Behavior
How pybenchx runs, measures, and keeps noise in check.
Profiles
Section titled “Profiles”Profiles define repeat counts, warmup passes, and the calibration budget per variant.
profile | repeat | warmup | calibration | best for |
---|---|---|---|---|
smoke | 3 | 0 | off | quick iteration during development |
thorough | 30 | 2 | ~1 s/variant | pre-merge validation, CI checks |
Use --profile smoke
while exploring; switch to --profile thorough
(or a custom JSON profile) when you want stable numbers.
Custom tuning knobs
Section titled “Custom tuning knobs”--budget 50ms
sets the target time per variant across repeats.--max-n 1_000_000
caps the number of loop iterations.--min-time 2ms
enforces a floor so fast functions still run long enough.--repeat
/--warmup
override profile settings for quick what-if experiments.

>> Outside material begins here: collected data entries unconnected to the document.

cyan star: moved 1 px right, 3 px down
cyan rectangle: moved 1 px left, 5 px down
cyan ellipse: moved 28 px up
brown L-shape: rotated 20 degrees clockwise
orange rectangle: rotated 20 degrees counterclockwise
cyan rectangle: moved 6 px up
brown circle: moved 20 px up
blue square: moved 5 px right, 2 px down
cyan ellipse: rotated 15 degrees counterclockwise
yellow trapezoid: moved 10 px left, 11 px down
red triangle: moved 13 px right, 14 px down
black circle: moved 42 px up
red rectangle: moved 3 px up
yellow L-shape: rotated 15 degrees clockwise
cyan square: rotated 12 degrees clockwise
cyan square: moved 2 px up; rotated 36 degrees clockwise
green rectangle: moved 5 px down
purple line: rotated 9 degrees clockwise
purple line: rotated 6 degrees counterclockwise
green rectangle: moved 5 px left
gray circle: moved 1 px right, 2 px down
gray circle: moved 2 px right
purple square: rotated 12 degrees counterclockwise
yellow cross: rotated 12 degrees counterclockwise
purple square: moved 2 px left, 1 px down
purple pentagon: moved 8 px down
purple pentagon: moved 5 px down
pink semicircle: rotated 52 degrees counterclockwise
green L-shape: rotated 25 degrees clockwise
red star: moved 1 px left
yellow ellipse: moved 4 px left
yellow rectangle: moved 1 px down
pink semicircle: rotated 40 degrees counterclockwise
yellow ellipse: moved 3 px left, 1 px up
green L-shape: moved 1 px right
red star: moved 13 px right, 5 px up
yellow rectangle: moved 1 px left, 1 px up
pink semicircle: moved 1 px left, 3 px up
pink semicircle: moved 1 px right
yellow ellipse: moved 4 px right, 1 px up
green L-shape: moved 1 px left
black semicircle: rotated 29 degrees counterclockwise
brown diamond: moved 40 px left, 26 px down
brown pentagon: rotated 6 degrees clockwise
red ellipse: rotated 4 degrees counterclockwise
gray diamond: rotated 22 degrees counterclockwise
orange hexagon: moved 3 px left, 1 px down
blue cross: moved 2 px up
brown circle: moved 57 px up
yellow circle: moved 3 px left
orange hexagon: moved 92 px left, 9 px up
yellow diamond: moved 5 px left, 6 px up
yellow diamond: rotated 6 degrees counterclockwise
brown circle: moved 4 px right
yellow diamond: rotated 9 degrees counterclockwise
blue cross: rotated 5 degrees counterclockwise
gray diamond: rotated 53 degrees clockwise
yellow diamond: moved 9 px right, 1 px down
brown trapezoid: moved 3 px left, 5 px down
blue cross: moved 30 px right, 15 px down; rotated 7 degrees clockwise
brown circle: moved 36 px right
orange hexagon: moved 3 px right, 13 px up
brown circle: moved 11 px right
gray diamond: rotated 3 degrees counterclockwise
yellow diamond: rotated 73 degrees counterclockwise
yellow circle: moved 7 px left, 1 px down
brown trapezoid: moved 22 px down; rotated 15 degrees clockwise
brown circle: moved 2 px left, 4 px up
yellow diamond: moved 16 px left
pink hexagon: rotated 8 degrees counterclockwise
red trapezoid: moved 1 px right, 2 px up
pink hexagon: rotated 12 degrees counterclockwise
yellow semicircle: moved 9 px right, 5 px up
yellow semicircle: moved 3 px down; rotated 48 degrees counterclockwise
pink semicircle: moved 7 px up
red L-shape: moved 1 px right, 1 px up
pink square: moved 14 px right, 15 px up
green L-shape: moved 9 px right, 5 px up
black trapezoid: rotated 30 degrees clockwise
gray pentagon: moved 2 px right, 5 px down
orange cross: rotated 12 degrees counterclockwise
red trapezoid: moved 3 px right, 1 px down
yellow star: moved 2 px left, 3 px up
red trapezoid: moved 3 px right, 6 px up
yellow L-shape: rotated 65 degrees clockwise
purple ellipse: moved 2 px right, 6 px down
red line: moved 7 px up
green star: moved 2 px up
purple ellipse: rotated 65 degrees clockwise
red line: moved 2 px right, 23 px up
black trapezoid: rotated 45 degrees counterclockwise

Profiles live in pybench/profiles.py
; they are simple dataclasses, so shipping a new profile boils down to adding a JSON file with the same fields.
Calibration and timing pipeline
Section titled “Calibration and timing pipeline”calibrate_n
runs the benchmark in small bursts, growingn
exponentially until the target budget is met. A refinement step probes ±20% to avoid overshooting.- Context mode calls the benchmark once to detect whether
BenchContext.start()/end()
is used; if not, pybenchx reverts to whole-function timing. - Warmups run before sampling (unless disabled with
--no-warmup
) to warm caches and JITs. - Each repeat wraps the tight loop with
perf_counter_ns
(orperf_counter
as a fallback) for precise timings. - Raw samples feed percentile calculations (
p50/p75/p95/p99
) via linear interpolation.
Accuracy & robustness
Section titled “Accuracy & robustness”- Clock – monotonic, high-resolution (
perf_counter_ns
on Python ≥3.7). - GC – the runner performs
gc.collect()
before measurements and may freeze GC during timed sections (Python ≥3.11) to reduce pauses. - Environment – colors only print on TTY; use
--no-color
in CI logs. The CLI also respectsPYBENCH_DISABLE_GC
when you want to opt out of GC tweaks entirely. - Noise hints – the table highlights outliers (
p99
vs mean) so you can spot unstable cases quickly.
Error handling and exits
Section titled “Error handling and exits”- Exceptions inside benchmarks bubble up with context; failing cases never poison other variants.
--fail-fast
stops the run on the first error.--fail-on mean:7%,p99:12%
applies thresholds during comparisons and exits non-zero when budgets are exceeded—ideal for CI.
Reporting highlights
Section titled “Reporting highlights”- The CLI table groups benchmarks by
group
and annotates baselines with a star (★). ≈ same
shows up when the relative mean differs by ≤1% and the statistical test agrees.- All reporters consume the same
Run
object; adding a format is as easy as implementing a new reporter class.